Records from a data source:
━━━━━━━━
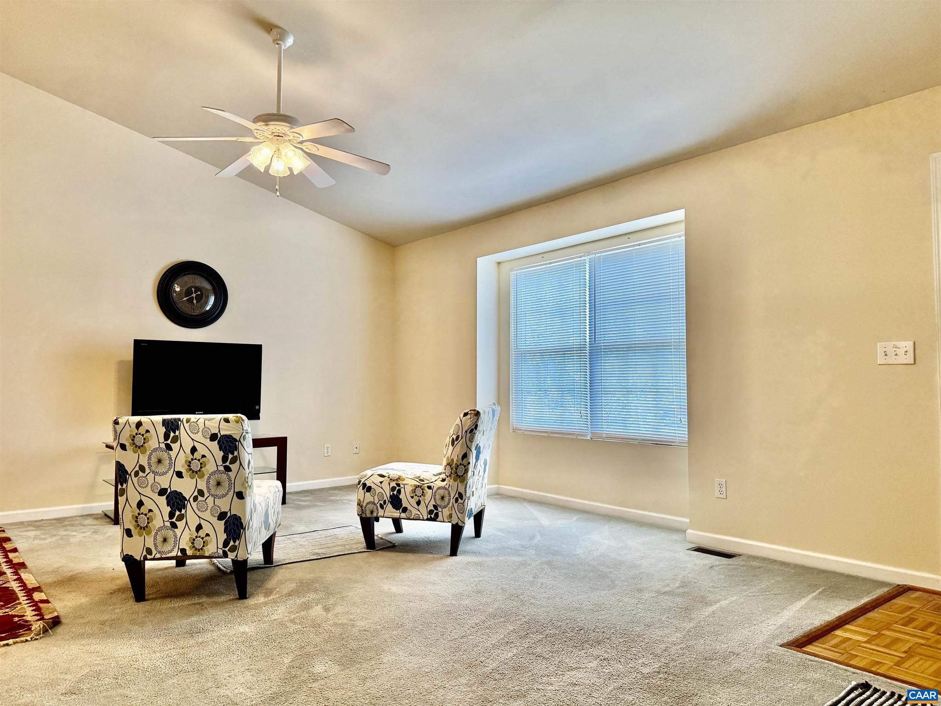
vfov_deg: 56.8
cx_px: 470
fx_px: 652
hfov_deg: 71.6
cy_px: 353
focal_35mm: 24
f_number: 1.78
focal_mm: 6.76
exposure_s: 1/120
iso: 200
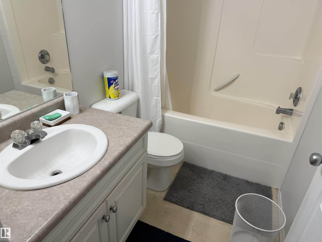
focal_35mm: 24
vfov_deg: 56.8
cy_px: 121
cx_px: 161
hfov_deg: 71.6
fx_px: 223
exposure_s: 1/120
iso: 64
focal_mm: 6.76
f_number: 1.78
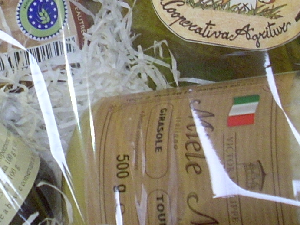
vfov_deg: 10.8
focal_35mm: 137
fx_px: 1188
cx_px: 45
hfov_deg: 14.3
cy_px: 15
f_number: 2.8
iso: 200
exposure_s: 1/17.8
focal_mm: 6.2
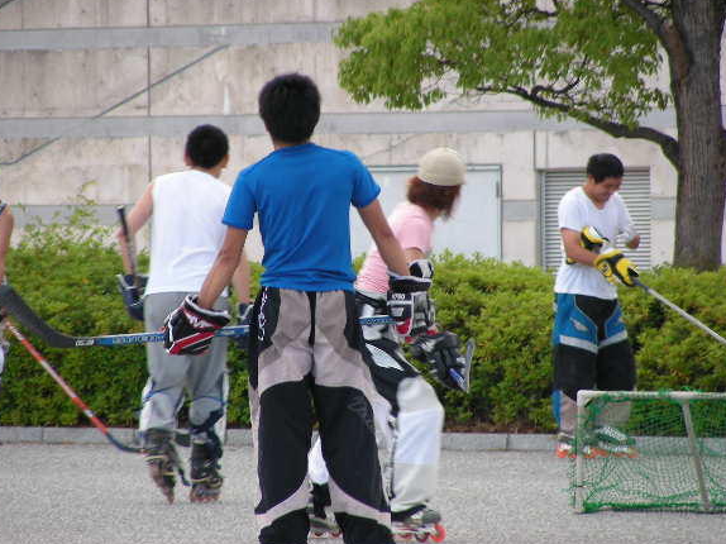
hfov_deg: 4.7
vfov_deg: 3.5
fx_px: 8889
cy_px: 266
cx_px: 366
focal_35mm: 424
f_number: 3.5
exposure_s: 1/96.2
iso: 50
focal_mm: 63.3
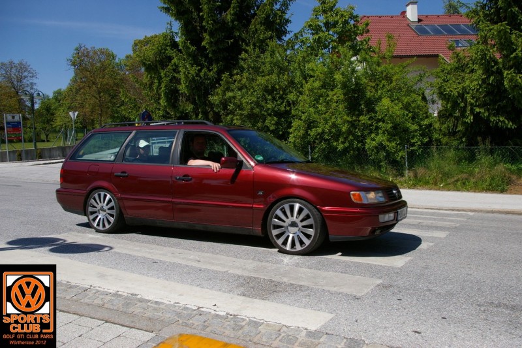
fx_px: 457
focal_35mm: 32
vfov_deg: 41.7
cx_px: 261
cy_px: 174
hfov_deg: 59.5
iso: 200
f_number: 8
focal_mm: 21
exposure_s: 1/350
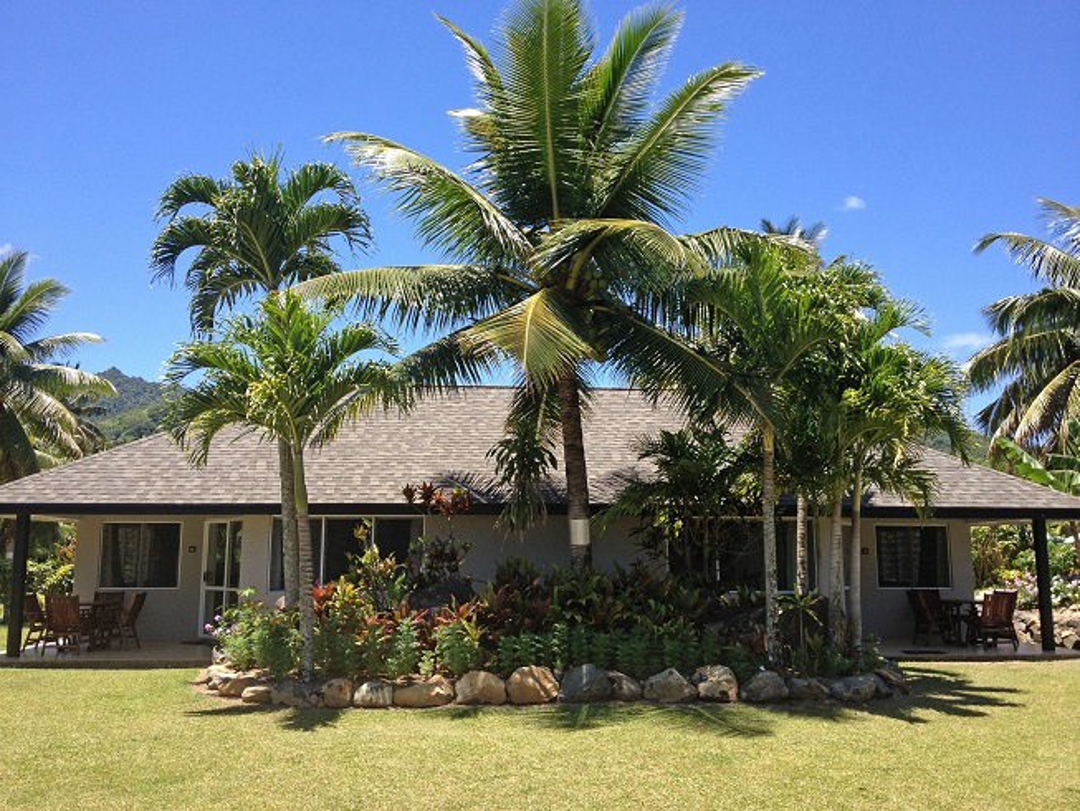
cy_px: 406
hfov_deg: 52.6
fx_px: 1092
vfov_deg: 40.7
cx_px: 540
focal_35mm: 35
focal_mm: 4.28
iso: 50
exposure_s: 1/860
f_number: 2.4
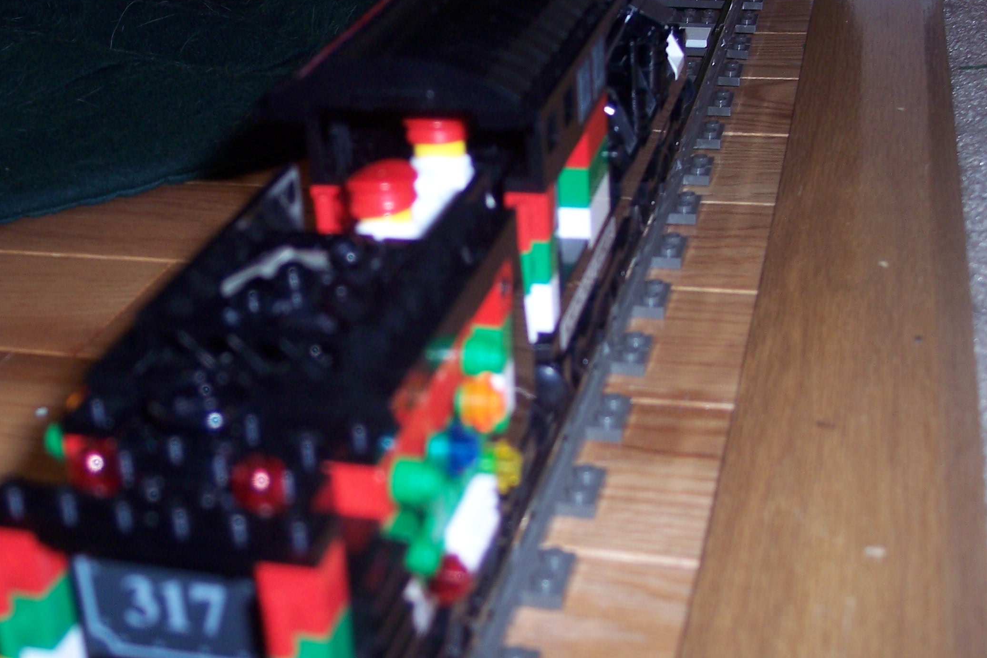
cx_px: 330
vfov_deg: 24.2
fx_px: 1535
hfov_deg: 35.3
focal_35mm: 56
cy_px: 276
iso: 100
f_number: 2.8
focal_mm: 8
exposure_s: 1/60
━━━━━━━━
Pictures stay out, and every line of the records is transcribed exactly.

vfov_deg: 56.8
cx_px: 470
fx_px: 652
hfov_deg: 71.6
cy_px: 353
focal_35mm: 24
f_number: 1.78
focal_mm: 6.76
exposure_s: 1/120
iso: 200
focal_35mm: 24
vfov_deg: 56.8
cy_px: 121
cx_px: 161
hfov_deg: 71.6
fx_px: 223
exposure_s: 1/120
iso: 64
focal_mm: 6.76
f_number: 1.78
vfov_deg: 10.8
focal_35mm: 137
fx_px: 1188
cx_px: 45
hfov_deg: 14.3
cy_px: 15
f_number: 2.8
iso: 200
exposure_s: 1/17.8
focal_mm: 6.2
hfov_deg: 4.7
vfov_deg: 3.5
fx_px: 8889
cy_px: 266
cx_px: 366
focal_35mm: 424
f_number: 3.5
exposure_s: 1/96.2
iso: 50
focal_mm: 63.3
fx_px: 457
focal_35mm: 32
vfov_deg: 41.7
cx_px: 261
cy_px: 174
hfov_deg: 59.5
iso: 200
f_number: 8
focal_mm: 21
exposure_s: 1/350
cy_px: 406
hfov_deg: 52.6
fx_px: 1092
vfov_deg: 40.7
cx_px: 540
focal_35mm: 35
focal_mm: 4.28
iso: 50
exposure_s: 1/860
f_number: 2.4
cx_px: 330
vfov_deg: 24.2
fx_px: 1535
hfov_deg: 35.3
focal_35mm: 56
cy_px: 276
iso: 100
f_number: 2.8
focal_mm: 8
exposure_s: 1/60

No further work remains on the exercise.